Please rewrite the items from the start through the line with "బెల్షస్సరును", that line included, replacing "Transcribe the text" with "Write out the text" and leaving everything else unchanged.
-- Start EXCERPTED RECORDS --
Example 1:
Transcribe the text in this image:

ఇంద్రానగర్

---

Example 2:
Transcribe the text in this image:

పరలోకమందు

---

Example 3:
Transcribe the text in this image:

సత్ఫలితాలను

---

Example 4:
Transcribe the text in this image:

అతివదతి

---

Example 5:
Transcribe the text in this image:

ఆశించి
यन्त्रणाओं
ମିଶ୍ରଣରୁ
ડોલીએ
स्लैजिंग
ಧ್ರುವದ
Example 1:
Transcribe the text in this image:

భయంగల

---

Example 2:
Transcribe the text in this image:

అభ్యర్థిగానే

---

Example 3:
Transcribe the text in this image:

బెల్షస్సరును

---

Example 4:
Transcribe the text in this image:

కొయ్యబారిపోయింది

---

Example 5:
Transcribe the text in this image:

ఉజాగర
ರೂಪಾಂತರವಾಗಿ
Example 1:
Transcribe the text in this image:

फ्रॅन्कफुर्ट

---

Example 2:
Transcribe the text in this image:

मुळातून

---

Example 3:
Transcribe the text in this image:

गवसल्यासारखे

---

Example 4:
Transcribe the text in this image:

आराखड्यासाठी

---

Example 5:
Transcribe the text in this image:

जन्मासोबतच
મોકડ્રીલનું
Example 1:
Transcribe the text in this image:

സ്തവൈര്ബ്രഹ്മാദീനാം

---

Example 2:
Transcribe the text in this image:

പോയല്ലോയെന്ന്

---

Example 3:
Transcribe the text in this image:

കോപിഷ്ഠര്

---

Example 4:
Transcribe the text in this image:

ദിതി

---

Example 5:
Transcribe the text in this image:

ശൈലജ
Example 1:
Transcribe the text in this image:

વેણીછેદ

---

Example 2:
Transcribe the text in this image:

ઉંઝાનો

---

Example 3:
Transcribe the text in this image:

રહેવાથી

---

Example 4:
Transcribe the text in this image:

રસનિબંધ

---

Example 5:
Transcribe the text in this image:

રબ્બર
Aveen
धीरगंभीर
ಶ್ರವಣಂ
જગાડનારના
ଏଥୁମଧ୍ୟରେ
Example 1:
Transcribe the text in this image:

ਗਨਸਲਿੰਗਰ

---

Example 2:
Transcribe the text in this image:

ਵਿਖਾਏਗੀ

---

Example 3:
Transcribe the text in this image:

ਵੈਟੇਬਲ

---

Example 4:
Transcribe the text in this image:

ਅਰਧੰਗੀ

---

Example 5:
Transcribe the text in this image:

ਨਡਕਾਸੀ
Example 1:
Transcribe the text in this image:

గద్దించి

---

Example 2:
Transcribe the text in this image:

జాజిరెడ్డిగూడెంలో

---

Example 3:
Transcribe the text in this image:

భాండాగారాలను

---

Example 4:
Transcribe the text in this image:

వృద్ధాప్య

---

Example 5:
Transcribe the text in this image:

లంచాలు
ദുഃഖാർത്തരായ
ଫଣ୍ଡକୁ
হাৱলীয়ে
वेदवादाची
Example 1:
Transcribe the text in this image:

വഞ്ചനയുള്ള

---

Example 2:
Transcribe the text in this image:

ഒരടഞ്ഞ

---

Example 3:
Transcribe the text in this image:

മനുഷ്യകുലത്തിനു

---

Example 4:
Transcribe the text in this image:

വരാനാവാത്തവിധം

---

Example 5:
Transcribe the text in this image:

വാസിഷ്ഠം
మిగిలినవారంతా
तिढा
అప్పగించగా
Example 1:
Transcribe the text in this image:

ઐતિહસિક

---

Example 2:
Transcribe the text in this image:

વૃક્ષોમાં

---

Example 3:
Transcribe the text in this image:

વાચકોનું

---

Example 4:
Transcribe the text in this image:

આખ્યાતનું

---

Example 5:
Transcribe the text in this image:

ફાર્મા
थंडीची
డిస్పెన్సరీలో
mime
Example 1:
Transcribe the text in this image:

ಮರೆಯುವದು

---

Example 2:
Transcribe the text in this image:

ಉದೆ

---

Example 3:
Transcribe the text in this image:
-- End EXCERPTED RECORDS --
→ **SOLUTION BELOW**:
Example 1:
Write out the text in this image:

ఇంద్రానగర్

---

Example 2:
Write out the text in this image:

పరలోకమందు

---

Example 3:
Write out the text in this image:

సత్ఫలితాలను

---

Example 4:
Write out the text in this image:

అతివదతి

---

Example 5:
Write out the text in this image:

ఆశించి
यन्त्रणाओं
ମିଶ୍ରଣରୁ
ડોલીએ
स्लैजिंग
ಧ್ರುವದ
Example 1:
Write out the text in this image:

భయంగల

---

Example 2:
Write out the text in this image:

అభ్యర్థిగానే

---

Example 3:
Write out the text in this image:

బెల్షస్సరును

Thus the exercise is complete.